W wydarzeniu zorganizowanym w Teatrze Tańca i Ruchu Rozbark uczestniczyli krytycy sztuki, przedstawiciele środowisk artystycznych związani z tańcem, samorządowcy i promotorzy sztuki.
Dyrektor baletu Cracovia Danza Romana Agnel powiedziała, że wskazane byłoby stworzenie w Polsce centrów choreograficznych na wzór modelu francuskiego. Wspomniała o barierach zawodu tancerza m.in. ograniczonych możliwościach prezentacji umiejętności, bo spektakle z dużym zespołem tanecznym są drogie. Zwróciła uwagę na krótki okres aktywności zawodowej tancerzy. „To wszystko nieraz budzi frustrację” – podkreśliła.

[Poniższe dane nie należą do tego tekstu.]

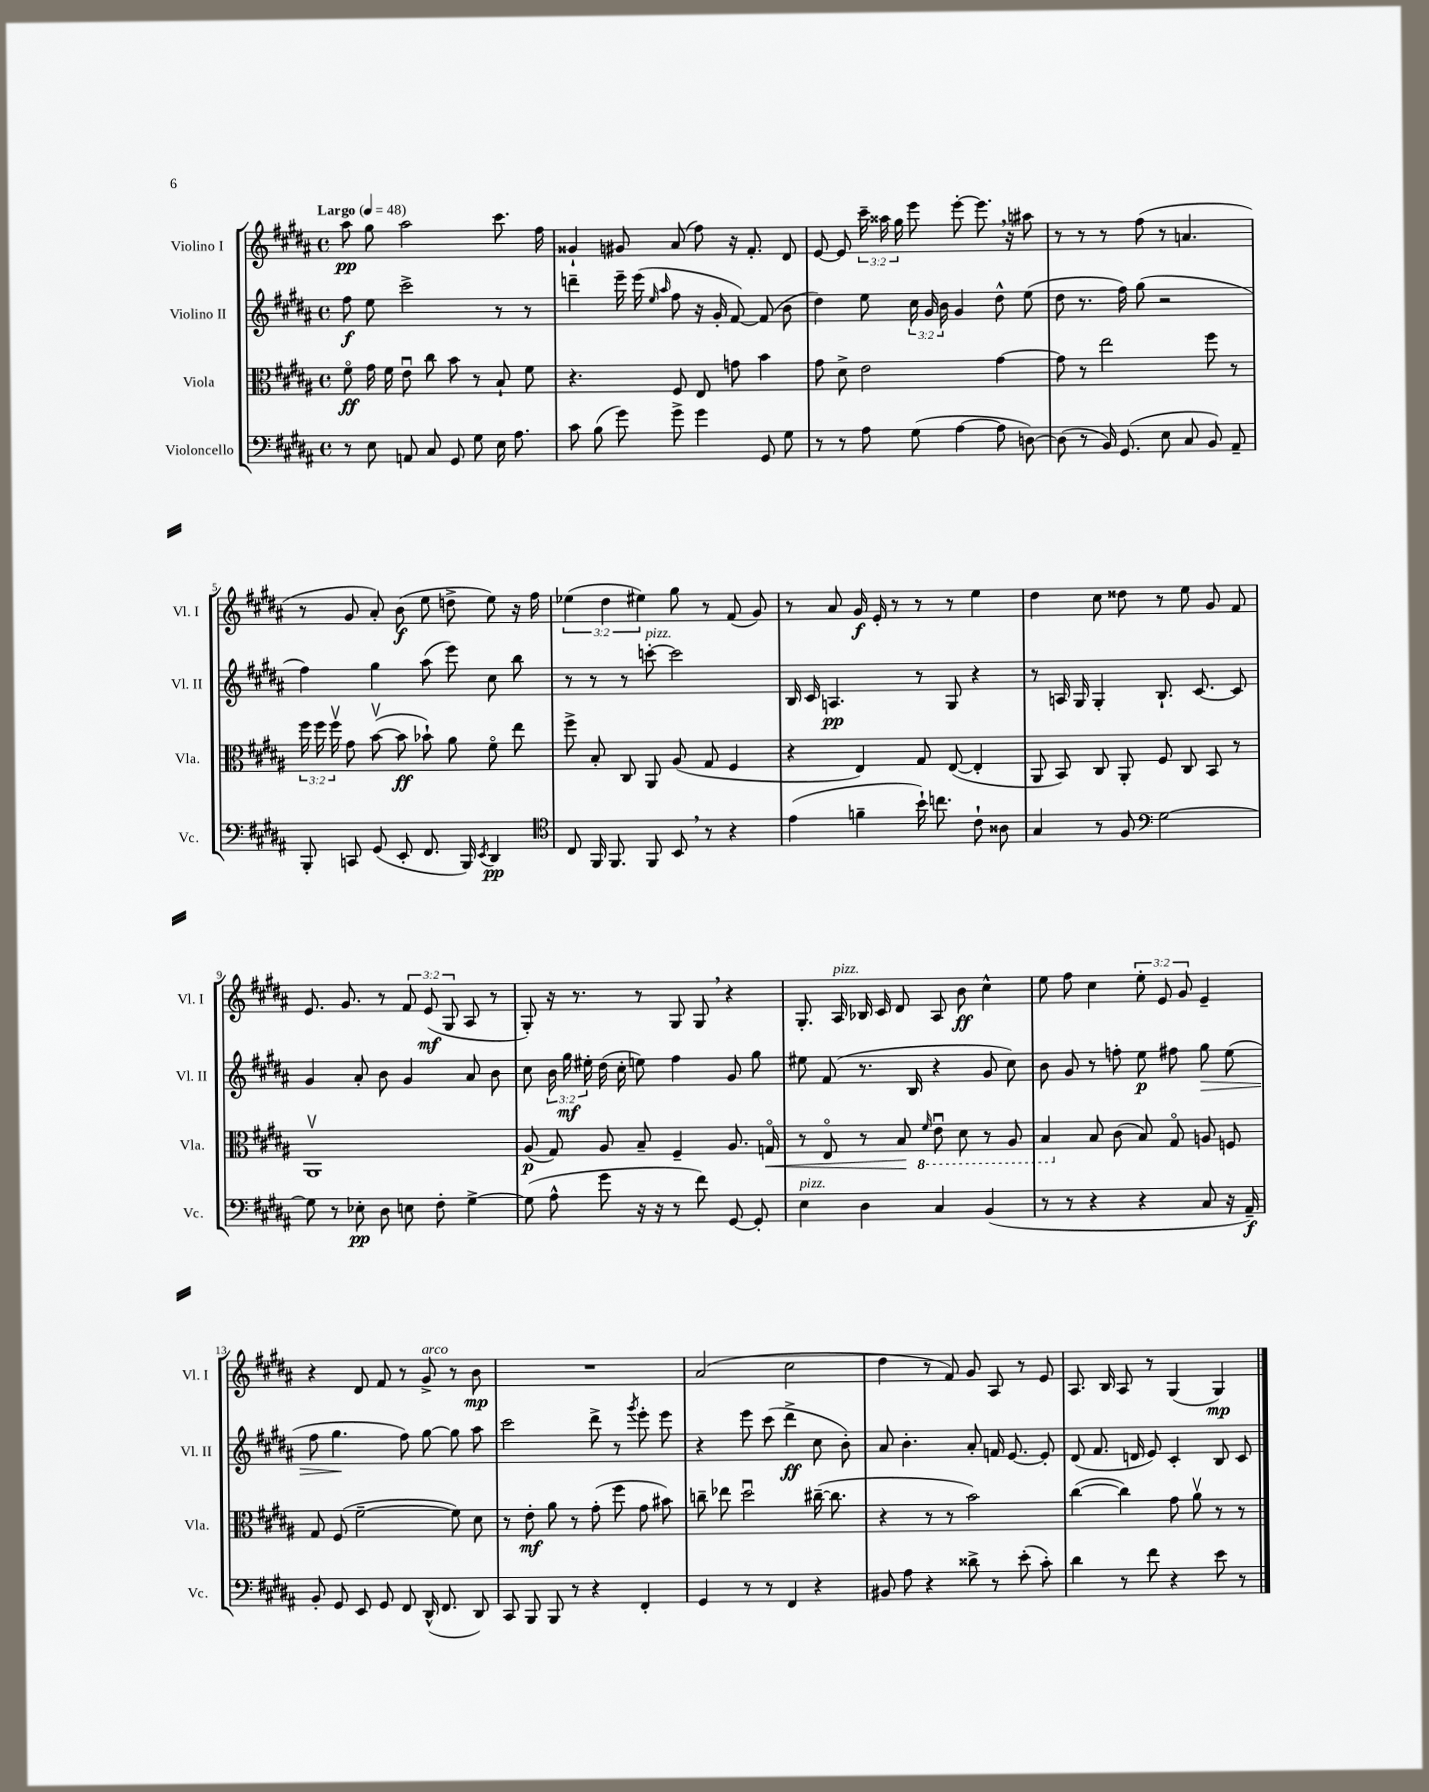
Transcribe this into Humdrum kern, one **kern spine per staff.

**kern	**kern	**kern	**kern
*staff4	*staff3	*staff2	*staff1
*clefF4	*clefC3	*clefG2	*clefG2
*k[f#c#g#d#a#]	*k[f#c#g#d#a#]	*k[f#c#g#d#a#]	*k[f#c#g#d#a#]
*M4/4	*M4/4	*M4/4	*M4/4
*met(c)	*met(c)	*met(c)	*met(c)
*MM48	*MM48	*MM48	*MM48
8r	8f#o\	8ff#\	8aa#\
8E\	16g#\	8ee\	8gg#\
.	16f#\	.	.
8AA/	8eu\	2ccc#^\	2aa#\
8C#/	8cc#\	.	.
8GG#/	8b\	.	.
8G#\	8r	.	.
16E\	8B`/	8r	8.ccc#\
8.A#\	.	.	.
.	8f#\	8r	.
.	.	.	16ff#\
=	=	=	=
8c#\	4.r	4ddd~\	4g##`/
(8B\	.	.	.
8g#\)	.	16eee~\	8g#/
.	.	(16eee\	.
.	.	16qqee/	.
.	.	16qqaa#/	.
8g#^\	8F#/	8ff#\	(8a#/
4g#\	8E/	16r	8ff#\)
.	.	16g#'/	.
.	8g\	[8f#/)	16r
.	.	.	8.f#'/
8GG#/	4b\	(8f#/]	.
8G#\	.	8b\	8d#/
=	=	=	=
8r	8g#\	4dd#\)	[8e/
8r	8d#^\	.	8e/]
8A#\	2e\	8ee\	24ccc#~\
.	.	.	24aa##\
.	.	.	24gg#\
(8G#\	.	24cc#\	8eee\
.	.	24g#/	.
.	.	24b\	.
[4A#\	.	4g#/	[8eee'\
.	.	.	8.eee\]
8A#\]	[4g#\	8dd#^^\	.
.	.	.	16r
[8D\)	.	(8ee\	8aa#\
=	=	=	=
(8D\]	8g#\]	8dd#\	8r
8r	8r	8.r	8r
16BB/)	2ee\	.	8r
(8.GG#/	.	16ff#\)	.
.	.	(8gg#\	(8ff#\
8E\	.	2r	8r
8C#/	.	.	4.a/
8BB/)	8ff#\	.	.
8AA#~/	8r	.	.
=	=	=	=
8BBB'/	24ff#\	4ff#\)	8r
.	24ff#\	.	.
.	24ff#v\	.	.
8CC/	8g#\	.	8g#/
(8GG#/	([8bv\	4gg#\	8a#'/)
8EE'/	8b\]	.	(8b\
8.FF#/	8b-`\)	(8aa#\	8ee\
.	8a#\	8eee\)	8dd^\
16BBB/)	.	.	.
8qEE/	.	.	.
4DD#/	8f#o\	8cc#\	8ee\)
.	8ee\	8bb\	16r
.	.	.	16ff#\
=	=	=	=
*clefC4	*	*	*
8C#/	8ff#^\	8r	(6ee-\
16FF#/	8B'/	8r	.
.	.	.	6dd#\
8.FF#/	.	.	.
.	8C#/	8r	.
.	.	.	6ee#\)
8FF#/	8AA#/	[8ccc'\	.
8BB/	(8A#/	2ccc\]	8gg#\
8r	8G#/	.	8r
4r	4F#/	.	(8f#/
.	.	.	8g#/)
=	=	=	=
(4e\	4r	16B/	8r
.	.	16c#/	.
.	.	4.A/	8a#/
4f~\	4E/)	.	16g#/
.	.	.	16e'/
.	.	.	8r
16b`\)	8G#/	8r	8r
8.cc\	.	.	.
.	([8E/	8G#/	8r
8c#`\	4E'/]	4r	4ee\
8A##\	.	.	.
=	=	=	=
4G#/	8AA#/	8r	4dd#\
.	8BB/)	16A/	.
.	.	16G#/	.
8r	8C#/	4G#'/	8cc#\
8F#/	8AA#'/	.	8dd##\
*clefF4	*	*	*
[2G#\	8F#/	8.B`/	8r
.	8C#/	.	8ee\
.	.	[8.c#/	.
.	8BB/	.	8g#/
.	8r	8c#/]	8f#/
=	=	=	=
8G#\]	1AA#v	4g#/	8.e/
8r	.	.	.
.	.	.	8.g#/
8E-'\	.	8a#'/	.
8D#\	.	8b\	8r
8E\	.	4g#/	12f#/
.	.	.	(12e/
8F#'\	.	.	.
.	.	.	12G#/
[4G#^\	.	8a#/	8A#/
.	.	8b\	8r
=	=	=	=
(8G#\]	(8A#/	8cc#\	8G#'/)
8A#^^\	8G#/)	24b\	16r
.	.	24gg#\	.
.	.	.	8.r
.	.	24ee#'\	.
8g#\	8A#/	(16dd#\	.
.	.	16cc#'\	.
16r	8B~/	8ee\)	8r
16r	.	.	.
8r	4F#~/	4ff#\	8G#/
8f#\)	.	.	8G#/
[8GG#/	8.A#/	8g#/	4r
8GG#'/]	.	8gg#\	.
.	16Go/	.	.
=	=	=	=
4E\	8r	8ee#\	8.G#'/
.	8Eo/	(8f#/	.
.	.	.	16A#/
4D#\	8r	8.r	16B-/
.	.	.	16c#/
.	8B/	.	8d#/
.	.	16B/	.
.	16qqF#/	.	.
4C#/	8Eu\	4r	8A#/
.	8D#\	.	8b\
(4BB/	8r	8g#/	4cc#^^\
.	8AA#/	8cc#\)	.
=	=	=	=
8r	4BB/	8b\	8ee\
8r	.	8g#/	8ff#\
4r	8B/	8r	4cc#\
.	(8c#\	8ff'\	.
4r	8B/)	8ee\	12ee'\
.	.	.	12e/
.	8G#o/	8ff#\	.
.	.	.	12g#/
8C#/	8A/	8gg#\	4e~/
16r	8F/	(8ee\	.
16AA#~/)	.	.	.
=	=	=	=
8BB'/	8G#/	8ff#\	4r
8GG#/	(8F#/	4.gg#\	.
8EE/	[2f#~\	.	8d#/
8GG#/	.	.	8f#/
8FF#/	.	8ff#\)	8r
(16DD#^^/	.	[8gg#\	8g#^/
8.FF#/	.	.	.
.	8f#\])	8gg#\]	8r
8DD#/)	8d#\	8aa#\	8b\
=	=	=	=
8CC#/	8r	2ccc#\	1r
8BBB/	8e'\	.	.
8BBB/	8a#\	.	.
8r	8r	.	.
4r	(8g#'\	8ddd#^\	.
.	8ff#\	8r	.
.	.	8qggg#/	.
4FF#'/	8g#\	8eee'\	.
.	8b#\)	8eee\	.
=	=	=	=
4GG#/	8cc~\	4r	(2a#/
.	8ee-\	.	.
8r	2dd#u\	8eee\	.
8r	.	(8ccc#\	.
4FF#/	.	4ddd#^\	2cc#\
4r	([16cc#~\	8cc#\	.
.	8.cc#\]	.	.
.	.	8b'\)	.
=	=	=	=
8BB#/	4r	8a#/	4dd#\
8A#\	.	4.b'\	.
4r	8r	.	8r
.	8r	.	8f#/)
8d##^\	2b\)	8a#'/	8g#/
8r	.	16f/	8A#/
.	.	[8.e/	.
(8e'\	.	.	8r
8c#'\)	.	8e'/]	8e/
=	=	=	=
4d#\	([4cc#\	(8d#/	8.A#/
.	.	8.f#/	.
.	.	.	16B/
8r	4cc#\])	.	8A#/
.	.	16d/	.
8f#\	.	8e/)	8r
4r	8g#\	4c#'/	(4G#/
.	8a#v\	.	.
8e\	8r	8B/	4G#/)
8r	8r	8c#/	.
==	==	==	==
*-	*-	*-	*-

Dyrektor Teatru Rozrywki w Chorzowie Dariusz Miłkowski wskazał na problemy ze zdefiniowaniem kryteriów, jakie musi spełnić tancerz. Jego zdaniem klasyczne wykształcenie baletowe pozostaje dobrą podstawą kształtowania tancerza, umożliwiającą mu rozpoznanie własnego ciała i możliwości. „Jednocześnie taki tancerz może znaleźć się potem w zespole tańca współczesnego, osiągać sukcesy, ale nawet raz nie wystąpić w repertuarze klasycznym” – powiedział.
Zdaniem szefa Teatru Rozrywki zawód tancerza wymyka się ogólnym ustawowym uregulowaniom stosunku pracy i celowe byłoby stworzenie odrębnych przepisów dla tej grupy zawodowej. W tym kontekście zorganizowaną w Bytomiu dyskusję uznał za ważną i potrzebną.
Podczas kongresu dyskutowano też m.in. o systemie wsparcia artysty tancerza, specyfice instytucji tanecznych, relacjach zespołów bez sceny z instytucjami scenicznymi czy przekwalifikowaniu profesjonalnych artystów tańca.
Organizatorami Ogólnopolskiego Kongresu Kultury „Sztuki wizualne” były: Narodowy Instytut Fryderyka Chopina oraz Ministerstwo Kultury i Dziedzictwa Narodowego.